Hey Susan's Place, I'm new here, and pretty new to the acceptance that i am mtf. Lately, over the past few weeks and months, I have just given up on living in a lie that I am just a guy; I feel like things would be much better if I was a girl. I am quite scared, as nobody knows of this. I'm having trouble with having no one to talk about it. For quite a few years (about 8 ) I have always day dreamed about what it would be like to be a girl. For the past few years I have experimented with makeup, and just in the last year started painting my nails. All of it has been done in complete secrecy.
Coming out to myself was hard on this; I come from a family of three boys, and all of us have a masculine image. All if us did very well in hockey (my brother plays college) and I am currently gigging regularly with a band that keeps a very masculine persona. I always was disgusted with myself when I did girl things; I felt like there was something wrong with me, that I was a black sheep to my family, and a freak amongst my peers. After breaking up with my last girl friend about a year ago, I spiraled into a pretty deep depression. I realized that i wasn't happy with myself nor the body I was in. I spent many hours deliberating how I could be happy. I was sick of my fake masculinity and searched for a better me. That search for myself is what led me to this site.

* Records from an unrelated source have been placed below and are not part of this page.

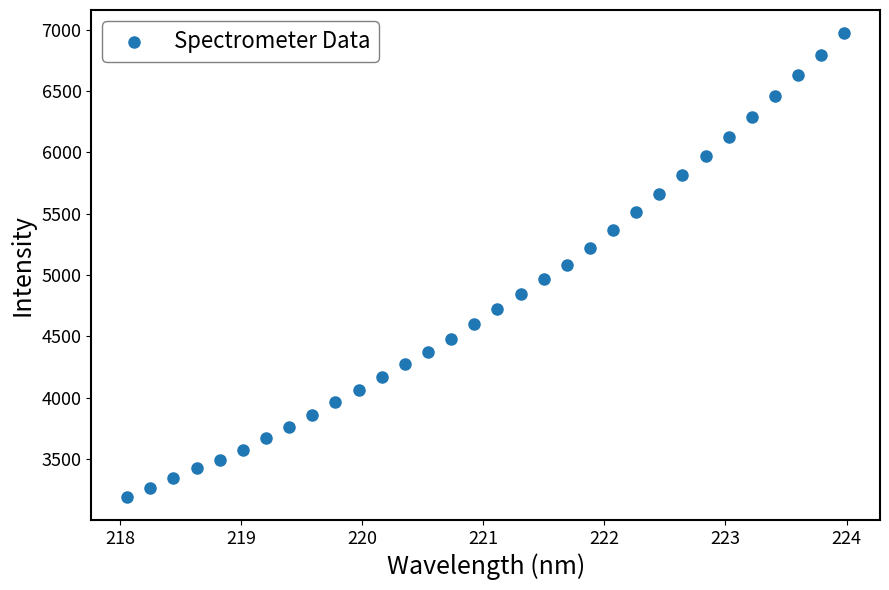

What is the range of Y values (max minus min)?

3783.4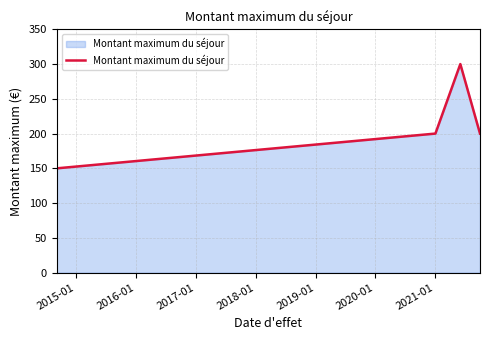

How many interior local peaks (higher than both neighbors) does the data have?

1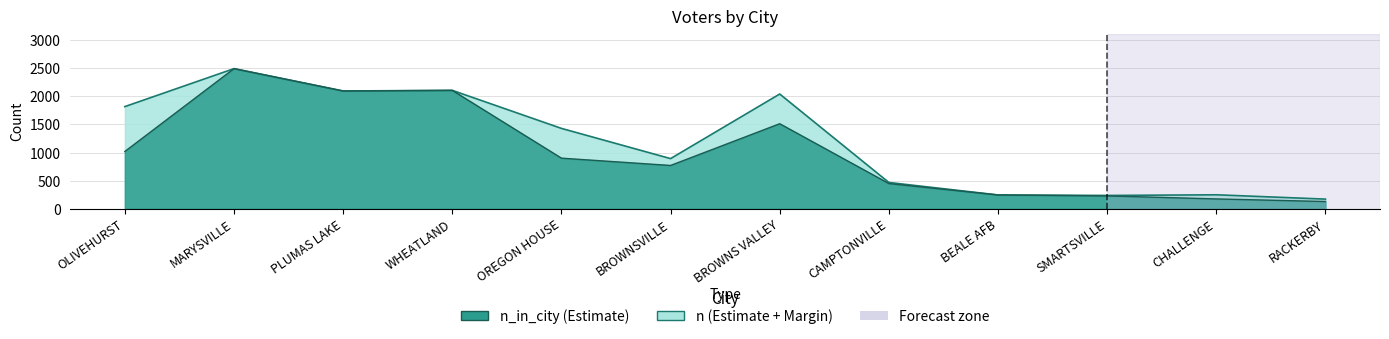

Reading right to left, what are all the values shown in this chart?

n_in_city: RACKERBY=128	CHALLENGE=174	SMARTSVILLE=228	BEALE AFB=245	CAMPTONVILLE=448	BROWNS VALLEY=1513	BROWNSVILLE=770	OREGON HOUSE=900	WHEATLAND=2107	PLUMAS LAKE=2096	MARYSVILLE=2494	OLIVEHURST=1019
n: RACKERBY=171	CHALLENGE=248	SMARTSVILLE=236	BEALE AFB=245	CAMPTONVILLE=467	BROWNS VALLEY=2042	BROWNSVILLE=892	OREGON HOUSE=1430	WHEATLAND=2107	PLUMAS LAKE=2096	MARYSVILLE=2494	OLIVEHURST=1818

Though I have a good sense of where I'm at, I still sometimes feel very trepidatious of where I see my path going. I do not feel any where near ready to tell my family, and I fear rejection from society heavily. I have pretty bad social anxiety, and with the way I see kids get ostracized at my high school, I feel pretty alone right now. Coming out to my self has made me feel loads better, and I know seeing other people like me cope with daily struggles will help me greatly.